**Problem to solve:**
Write out, exactly as they appear, only the lines running from the line with "Электроника" to the final line of the listing; include both.

**Provided entries:**
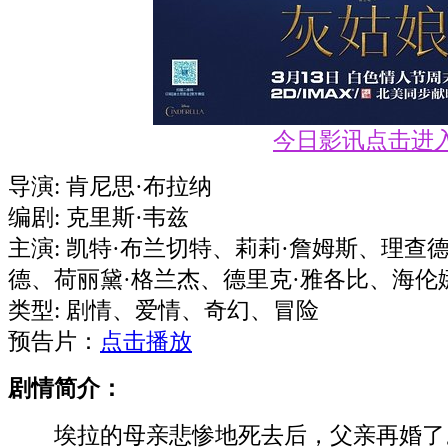
今日影讯点击进
导演: 肯尼思·布拉纳
编剧: 克里斯·韦兹
主演: 凯特·布兰切特、莉莉·詹姆斯、理查
德、荷丽黛·格兰杰、德里克·雅各比、海伦娜
类型: 剧情、爱情、奇幻、冒险
预告片：
点击播放
剧情简介：
埃拉的母亲悲惨地死去后，父亲再婚了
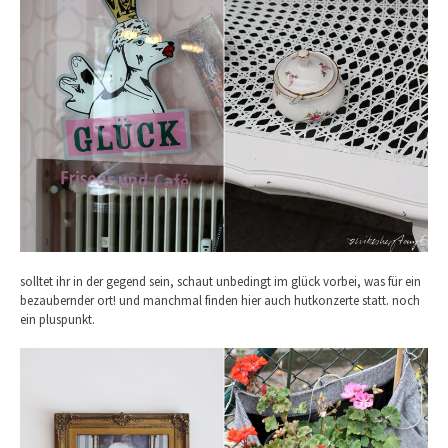
solltet ihr in der gegend sein, schaut unbedingt im glück vorbei, was für ein
bezaubernder ort! und manchmal finden hier auch hutkonzerte statt. noch
ein pluspunkt.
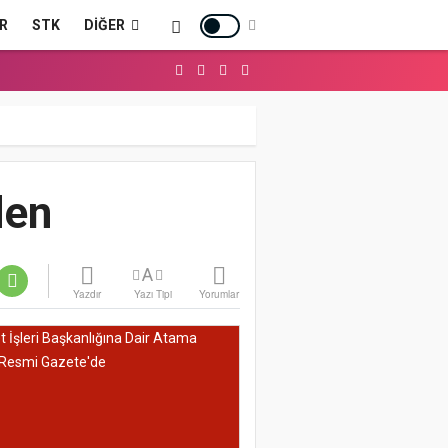
R
STK
DIĞER
den
A
Yazdır
Yazı Tipi
Yorumlar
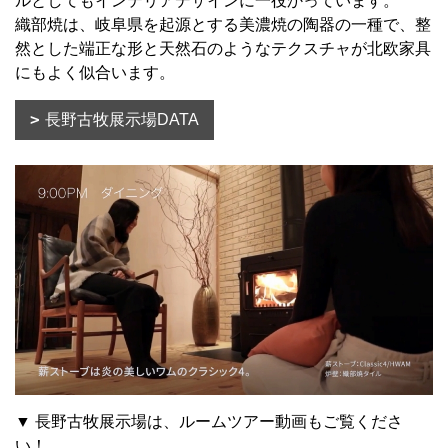
ルとしてもインテリアデザインに一役かっています。
織部焼は、岐阜県を起源とする美濃焼の陶器の一種で、整
然とした端正な形と天然石のようなテクスチャが北欧家具
にもよく似合います。
長野古牧展示場DATA
▼ 長野古牧展示場は、ルームツアー動画もご覧くださ
い！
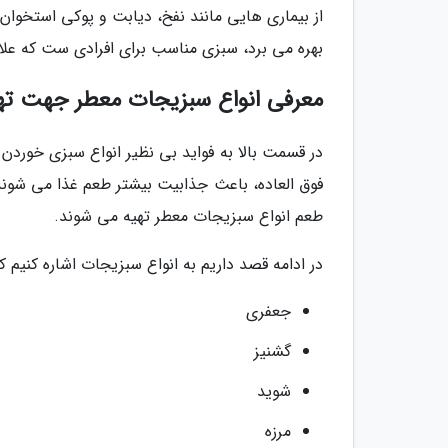
از بیماری هایی مانند نفخ، دیابت و پوکی استخوا
بهره می برد، سبزی مناسب برای افرادی ست که عل
معرفی انواع سبزیجات معطر جهت ته
در قسمت بالا به فواید بی نظیر انواع سبزی خوردن
فوق العاده، باعث جذابیت بیشتر طعم غذا می شوند.
طعم انواع سبزیجات معطر تهیه می شوند.
در ادامه قصد داریم به انواع سبزیجات اشاره کنیم ک
جعفری
گشنیز
شوید
مرزه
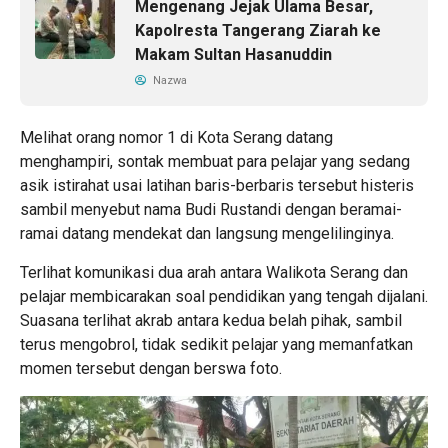
Mengenang Jejak Ulama Besar,
Kapolresta Tangerang Ziarah ke
Makam Sultan Hasanuddin
Nazwa
Melihat orang nomor 1 di Kota Serang datang
menghampiri, sontak membuat para pelajar yang sedang
asik istirahat usai latihan baris-berbaris tersebut histeris
sambil menyebut nama Budi Rustandi dengan beramai-
ramai datang mendekat dan langsung mengelilinginya.
Terlihat komunikasi dua arah antara Walikota Serang dan
pelajar membicarakan soal pendidikan yang tengah dijalani.
Suasana terlihat akrab antara kedua belah pihak, sambil
terus mengobrol, tidak sedikit pelajar yang memanfatkan
momen tersebut dengan berswa foto.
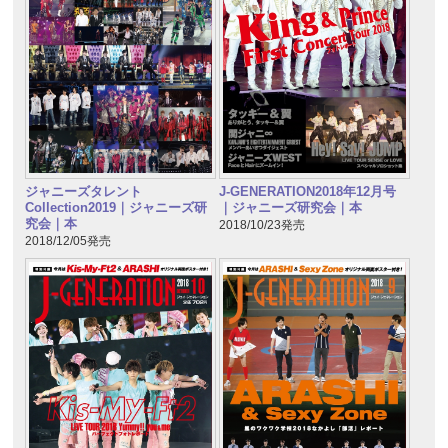
ジャニーズタレント
J-GENERATION2018年12月号
Collection2019｜ジャニーズ研
｜ジャニーズ研究会｜本
究会｜本
2018/10/23発売
2018/12/05発売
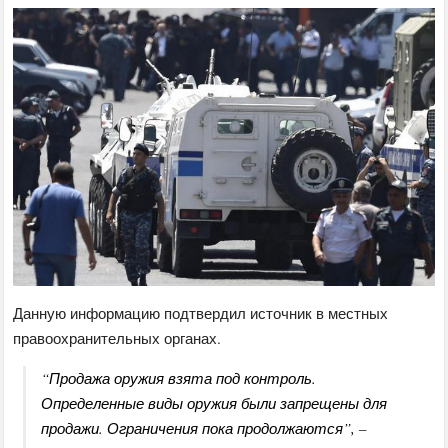
Данную информацию подтвердил источник в местных
правоохранительных органах.
“Продажа оружия взята под контроль.
Определенные виды оружия были запрещены для
продажи. Ограничения пока продолжаются”, –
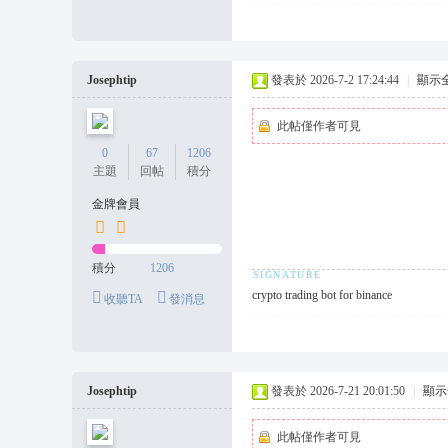
Josephtip
發表於 2026-7-2 17:24:44
|
顯示
此帖僅作者可見
0
67
1206
主題
回帖
積分
金牌會員
積分
1206
crypto trading bot for binance
收聽TA
發消息
Josephtip
發表於 2026-7-21 20:01:50
|
顯示
此帖僅作者可見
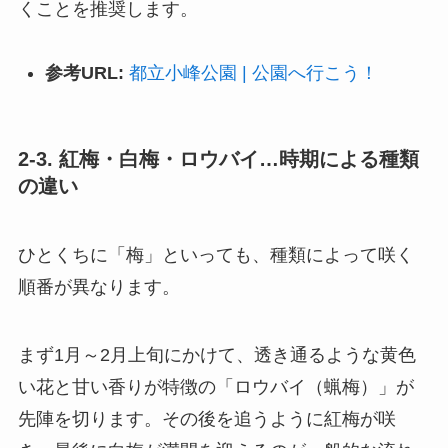
くことを推奨します。
参考URL:
都立小峰公園 | 公園へ行こう！
2-3. 紅梅・白梅・ロウバイ…時期による種類
の違い
ひとくちに「梅」といっても、種類によって咲く
順番が異なります。
まず1月～2月上旬にかけて、透き通るような黄色
い花と甘い香りが特徴の「ロウバイ（蝋梅）」が
先陣を切ります。その後を追うように紅梅が咲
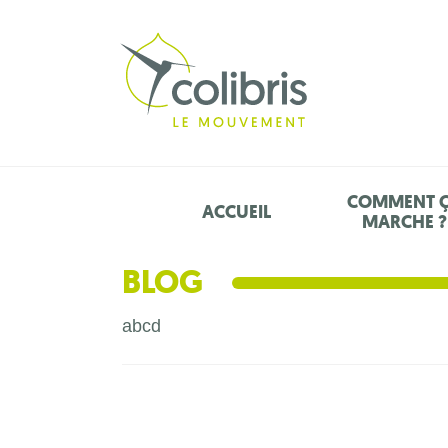
COMMENT 
ACCUEIL
MARCHE ?
BLOG
abcd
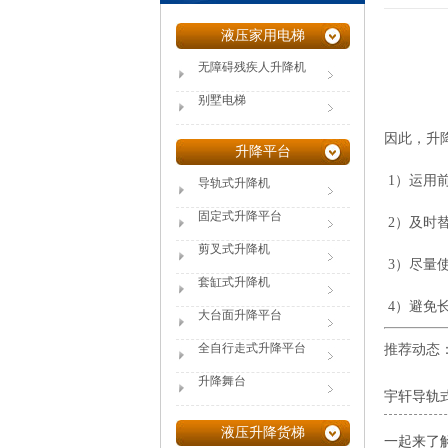
液压家用电梯
无障碍残疾人升降机
别墅电梯
因此，升
升降平台
1）运用
导轨式升降机
固定式升降平台
2）及时
剪叉式升降机
3）尽量
套缸式升降机
4）避免
大台面升降平台
全自行走式升降平台
推荐动态
升降舞台
宇轩导轨
液压升降货梯
一起来了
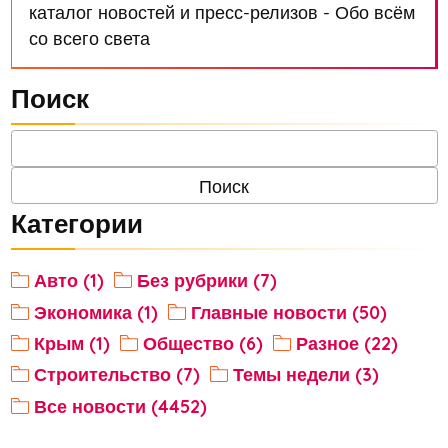
каталог новостей и пресс-релизов - Обо всём
со всего света
Поиск
Категории
Авто (1)
Без рубрики (7)
Экономика (1)
Главные новости (50)
Крым (1)
Общество (6)
Разное (22)
Строительство (7)
Темы недели (3)
Все новости (4452)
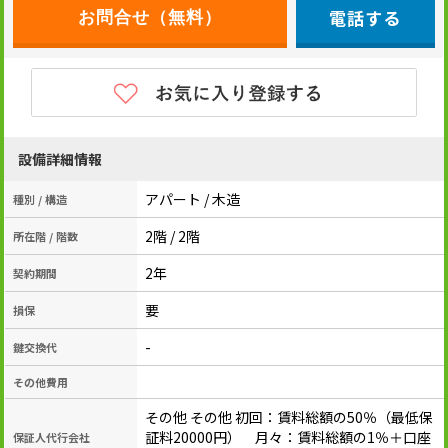
電話する
設備詳細情報
アパート / 木造
種別 / 構造
2階 / 2階
所在階 / 階数
2年
契約期間
要
損保
-
鍵交換代
その他費用
その他 その他 初回：賃料総額の50％（最低保
証料20000円） 月々：賃料総額の1％＋口座
保証人代行会社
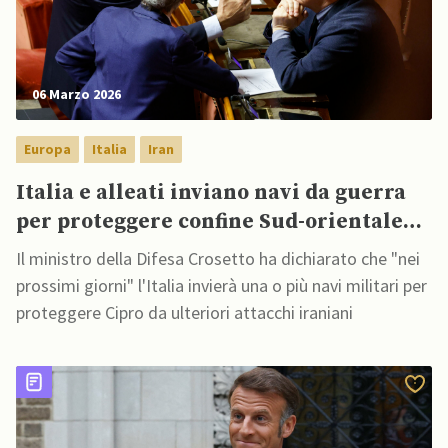
06 Marzo 2026
Europa
Italia
Iran
Italia e alleati inviano navi da guerra
per proteggere confine Sud-orientale
dell’Europa da Iran
Il ministro della Difesa Crosetto ha dichiarato che "nei
prossimi giorni" l'Italia invierà una o più navi militari per
proteggere Cipro da ulteriori attacchi iraniani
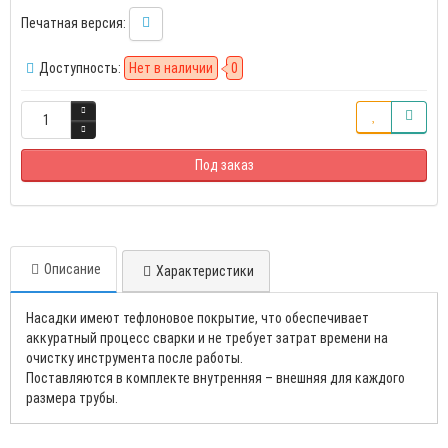
Печатная версия:
Доступность:
Нет в наличии
0
Под заказ
Описание
Характеристики
Насадки имеют тефлоновое покрытие, что обеспечивает
аккуратный процесс сварки и не требует затрат времени на
очистку инструмента после работы.
Поставляются в комплекте внутренняя – внешняя для каждого
размера трубы.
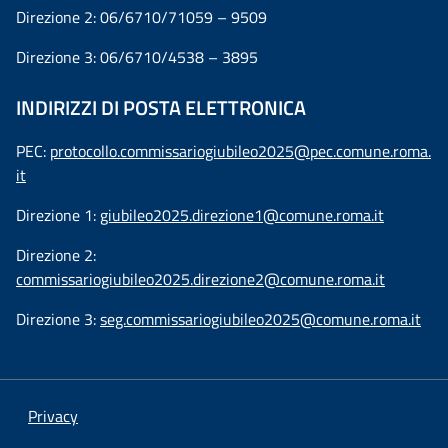
Direzione 2: 06/6710/71059 – 9509
Direzione 3: 06/6710/4538 – 3895
INDIRIZZI DI POSTA ELETTRONICA
PEC:
protocollo.commissariogiubileo2025@pec.comune.roma.
it
Direzione 1:
giubileo2025.direzione1@comune.roma.it
Direzione 2:
commissariogiubileo2025.direzione2@comune.roma.it
Direzione 3:
seg.commissariogiubileo2025@comune.roma.it
Privacy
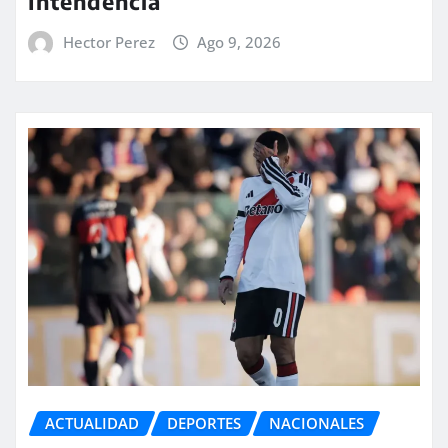
Intendencia
Hector Perez
Ago 9, 2026
ACTUALIDAD
DEPORTES
NACIONALES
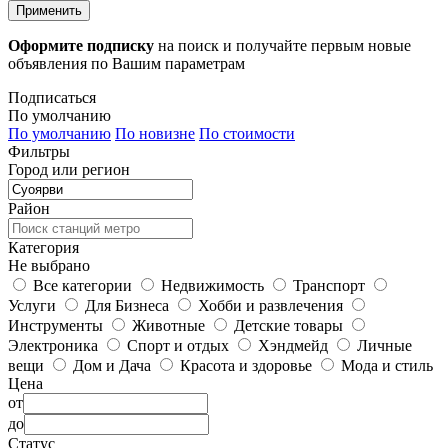
Применить
Оформите подписку
на поиск и получайте первым новые
объявления по Вашим параметрам
Подписаться
По умолчанию
По умолчанию
По новизне
По стоимости
Фильтры
Город или регион
Район
Категория
Не выбрано
Все категории
Недвижимость
Транспорт
Услуги
Для Бизнеса
Хобби и развлечения
Инструменты
Животные
Детские товары
Электроника
Спорт и отдых
Хэндмейд
Личные
вещи
Дом и Дача
Красота и здоровье
Мода и стиль
Цена
от
до
Статус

**Response to this exercise:**
Электроника
Спорт и отдых
Хэндмейд
Личные
вещи
Дом и Дача
Красота и здоровье
Мода и стиль
Цена
от
до
Статус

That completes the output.